Dataset extract Block Start

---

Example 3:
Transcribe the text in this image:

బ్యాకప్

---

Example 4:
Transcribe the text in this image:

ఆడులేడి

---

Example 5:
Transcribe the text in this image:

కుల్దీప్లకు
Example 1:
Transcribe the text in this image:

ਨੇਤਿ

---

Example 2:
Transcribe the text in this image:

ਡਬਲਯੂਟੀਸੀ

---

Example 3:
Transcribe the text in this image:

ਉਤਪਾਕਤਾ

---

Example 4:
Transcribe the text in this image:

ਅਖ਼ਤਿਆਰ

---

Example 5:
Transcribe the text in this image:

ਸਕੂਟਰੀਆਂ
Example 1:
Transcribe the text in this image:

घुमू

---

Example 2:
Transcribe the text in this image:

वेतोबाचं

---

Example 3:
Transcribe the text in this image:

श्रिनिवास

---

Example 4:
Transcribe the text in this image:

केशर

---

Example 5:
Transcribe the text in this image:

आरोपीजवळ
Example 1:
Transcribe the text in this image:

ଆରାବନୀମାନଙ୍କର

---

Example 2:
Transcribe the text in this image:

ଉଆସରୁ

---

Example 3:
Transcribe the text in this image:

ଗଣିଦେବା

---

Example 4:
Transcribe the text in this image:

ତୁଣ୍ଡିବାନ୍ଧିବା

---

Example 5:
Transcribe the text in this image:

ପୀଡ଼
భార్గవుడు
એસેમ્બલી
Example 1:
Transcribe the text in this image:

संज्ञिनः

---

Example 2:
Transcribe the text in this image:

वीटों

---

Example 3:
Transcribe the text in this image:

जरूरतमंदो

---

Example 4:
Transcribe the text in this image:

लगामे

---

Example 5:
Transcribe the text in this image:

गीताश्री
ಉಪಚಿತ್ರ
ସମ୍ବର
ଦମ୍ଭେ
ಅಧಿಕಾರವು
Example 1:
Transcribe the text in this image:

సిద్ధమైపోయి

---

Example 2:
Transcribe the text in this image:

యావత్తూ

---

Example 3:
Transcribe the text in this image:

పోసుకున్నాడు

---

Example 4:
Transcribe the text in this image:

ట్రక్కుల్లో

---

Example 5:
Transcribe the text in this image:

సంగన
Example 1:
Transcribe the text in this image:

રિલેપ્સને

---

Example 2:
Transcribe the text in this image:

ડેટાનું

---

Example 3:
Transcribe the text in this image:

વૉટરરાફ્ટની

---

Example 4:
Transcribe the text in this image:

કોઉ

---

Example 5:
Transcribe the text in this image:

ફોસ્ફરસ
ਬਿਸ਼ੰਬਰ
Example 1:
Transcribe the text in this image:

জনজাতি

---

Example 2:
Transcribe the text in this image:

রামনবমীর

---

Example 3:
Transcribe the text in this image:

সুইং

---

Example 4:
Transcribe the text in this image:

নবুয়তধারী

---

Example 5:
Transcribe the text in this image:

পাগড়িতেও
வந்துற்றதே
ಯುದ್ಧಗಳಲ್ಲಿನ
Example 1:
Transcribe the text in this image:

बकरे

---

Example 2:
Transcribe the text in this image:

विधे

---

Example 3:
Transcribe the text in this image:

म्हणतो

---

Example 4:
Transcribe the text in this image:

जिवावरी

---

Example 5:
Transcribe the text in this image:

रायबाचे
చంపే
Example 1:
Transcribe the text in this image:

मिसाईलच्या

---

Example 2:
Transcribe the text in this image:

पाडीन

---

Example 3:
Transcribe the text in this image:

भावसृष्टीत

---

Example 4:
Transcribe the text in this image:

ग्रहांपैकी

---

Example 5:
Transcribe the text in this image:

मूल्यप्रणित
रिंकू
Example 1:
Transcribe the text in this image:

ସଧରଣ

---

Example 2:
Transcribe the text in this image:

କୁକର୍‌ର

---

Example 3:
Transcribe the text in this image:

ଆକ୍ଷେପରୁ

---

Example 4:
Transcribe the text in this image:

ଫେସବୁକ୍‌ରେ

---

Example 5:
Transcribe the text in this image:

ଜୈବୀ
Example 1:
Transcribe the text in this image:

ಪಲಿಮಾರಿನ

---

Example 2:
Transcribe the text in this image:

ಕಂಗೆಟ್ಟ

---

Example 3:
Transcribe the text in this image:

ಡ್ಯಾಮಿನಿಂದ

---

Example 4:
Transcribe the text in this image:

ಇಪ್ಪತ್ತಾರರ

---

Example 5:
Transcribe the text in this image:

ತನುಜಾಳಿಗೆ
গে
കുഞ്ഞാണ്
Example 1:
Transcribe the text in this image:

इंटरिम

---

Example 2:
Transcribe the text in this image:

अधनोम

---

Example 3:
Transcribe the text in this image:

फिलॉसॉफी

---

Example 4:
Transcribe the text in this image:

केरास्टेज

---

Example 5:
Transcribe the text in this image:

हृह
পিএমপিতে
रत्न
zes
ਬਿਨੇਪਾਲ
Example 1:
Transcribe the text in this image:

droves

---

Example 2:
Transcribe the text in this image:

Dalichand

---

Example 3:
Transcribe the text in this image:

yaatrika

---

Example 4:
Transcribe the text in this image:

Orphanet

Dataset extract Block End

- Problem
An acceptable answer repeats every entry exactly, with nothing omitted.

- Response to the exercise
---

Example 3:
Transcribe the text in this image:

బ్యాకప్

---

Example 4:
Transcribe the text in this image:

ఆడులేడి

---

Example 5:
Transcribe the text in this image:

కుల్దీప్లకు
Example 1:
Transcribe the text in this image:

ਨੇਤਿ

---

Example 2:
Transcribe the text in this image:

ਡਬਲਯੂਟੀਸੀ

---

Example 3:
Transcribe the text in this image:

ਉਤਪਾਕਤਾ

---

Example 4:
Transcribe the text in this image:

ਅਖ਼ਤਿਆਰ

---

Example 5:
Transcribe the text in this image:

ਸਕੂਟਰੀਆਂ
Example 1:
Transcribe the text in this image:

घुमू

---

Example 2:
Transcribe the text in this image:

वेतोबाचं

---

Example 3:
Transcribe the text in this image:

श्रिनिवास

---

Example 4:
Transcribe the text in this image:

केशर

---

Example 5:
Transcribe the text in this image:

आरोपीजवळ
Example 1:
Transcribe the text in this image:

ଆରାବନୀମାନଙ୍କର

---

Example 2:
Transcribe the text in this image:

ଉଆସରୁ

---

Example 3:
Transcribe the text in this image:

ଗଣିଦେବା

---

Example 4:
Transcribe the text in this image:

ତୁଣ୍ଡିବାନ୍ଧିବା

---

Example 5:
Transcribe the text in this image:

ପୀଡ଼
భార్గవుడు
એસેમ્બલી
Example 1:
Transcribe the text in this image:

संज्ञिनः

---

Example 2:
Transcribe the text in this image:

वीटों

---

Example 3:
Transcribe the text in this image:

जरूरतमंदो

---

Example 4:
Transcribe the text in this image:

लगामे

---

Example 5:
Transcribe the text in this image:

गीताश्री
ಉಪಚಿತ್ರ
ସମ୍ବର
ଦମ୍ଭେ
ಅಧಿಕಾರವು
Example 1:
Transcribe the text in this image:

సిద్ధమైపోయి

---

Example 2:
Transcribe the text in this image:

యావత్తూ

---

Example 3:
Transcribe the text in this image:

పోసుకున్నాడు

---

Example 4:
Transcribe the text in this image:

ట్రక్కుల్లో

---

Example 5:
Transcribe the text in this image:

సంగన
Example 1:
Transcribe the text in this image:

રિલેપ્સને

---

Example 2:
Transcribe the text in this image:

ડેટાનું

---

Example 3:
Transcribe the text in this image:

વૉટરરાફ્ટની

---

Example 4:
Transcribe the text in this image:

કોઉ

---

Example 5:
Transcribe the text in this image:

ફોસ્ફરસ
ਬਿਸ਼ੰਬਰ
Example 1:
Transcribe the text in this image:

জনজাতি

---

Example 2:
Transcribe the text in this image:

রামনবমীর

---

Example 3:
Transcribe the text in this image:

সুইং

---

Example 4:
Transcribe the text in this image:

নবুয়তধারী

---

Example 5:
Transcribe the text in this image:

পাগড়িতেও
வந்துற்றதே
ಯುದ್ಧಗಳಲ್ಲಿನ
Example 1:
Transcribe the text in this image:

बकरे

---

Example 2:
Transcribe the text in this image:

विधे

---

Example 3:
Transcribe the text in this image:

म्हणतो

---

Example 4:
Transcribe the text in this image:

जिवावरी

---

Example 5:
Transcribe the text in this image:

रायबाचे
చంపే
Example 1:
Transcribe the text in this image:

मिसाईलच्या

---

Example 2:
Transcribe the text in this image:

पाडीन

---

Example 3:
Transcribe the text in this image:

भावसृष्टीत

---

Example 4:
Transcribe the text in this image:

ग्रहांपैकी

---

Example 5:
Transcribe the text in this image:

मूल्यप्रणित
रिंकू
Example 1:
Transcribe the text in this image:

ସଧରଣ

---

Example 2:
Transcribe the text in this image:

କୁକର୍‌ର

---

Example 3:
Transcribe the text in this image:

ଆକ୍ଷେପରୁ

---

Example 4:
Transcribe the text in this image:

ଫେସବୁକ୍‌ରେ

---

Example 5:
Transcribe the text in this image:

ଜୈବୀ
Example 1:
Transcribe the text in this image:

ಪಲಿಮಾರಿನ

---

Example 2:
Transcribe the text in this image:

ಕಂಗೆಟ್ಟ

---

Example 3:
Transcribe the text in this image:

ಡ್ಯಾಮಿನಿಂದ

---

Example 4:
Transcribe the text in this image:

ಇಪ್ಪತ್ತಾರರ

---

Example 5:
Transcribe the text in this image:

ತನುಜಾಳಿಗೆ
গে
കുഞ്ഞാണ്
Example 1:
Transcribe the text in this image:

इंटरिम

---

Example 2:
Transcribe the text in this image:

अधनोम

---

Example 3:
Transcribe the text in this image:

फिलॉसॉफी

---

Example 4:
Transcribe the text in this image:

केरास्टेज

---

Example 5:
Transcribe the text in this image:

हृह
পিএমপিতে
रत्न
zes
ਬਿਨੇਪਾਲ
Example 1:
Transcribe the text in this image:

droves

---

Example 2:
Transcribe the text in this image:

Dalichand

---

Example 3:
Transcribe the text in this image:

yaatrika

---

Example 4:
Transcribe the text in this image:

Orphanet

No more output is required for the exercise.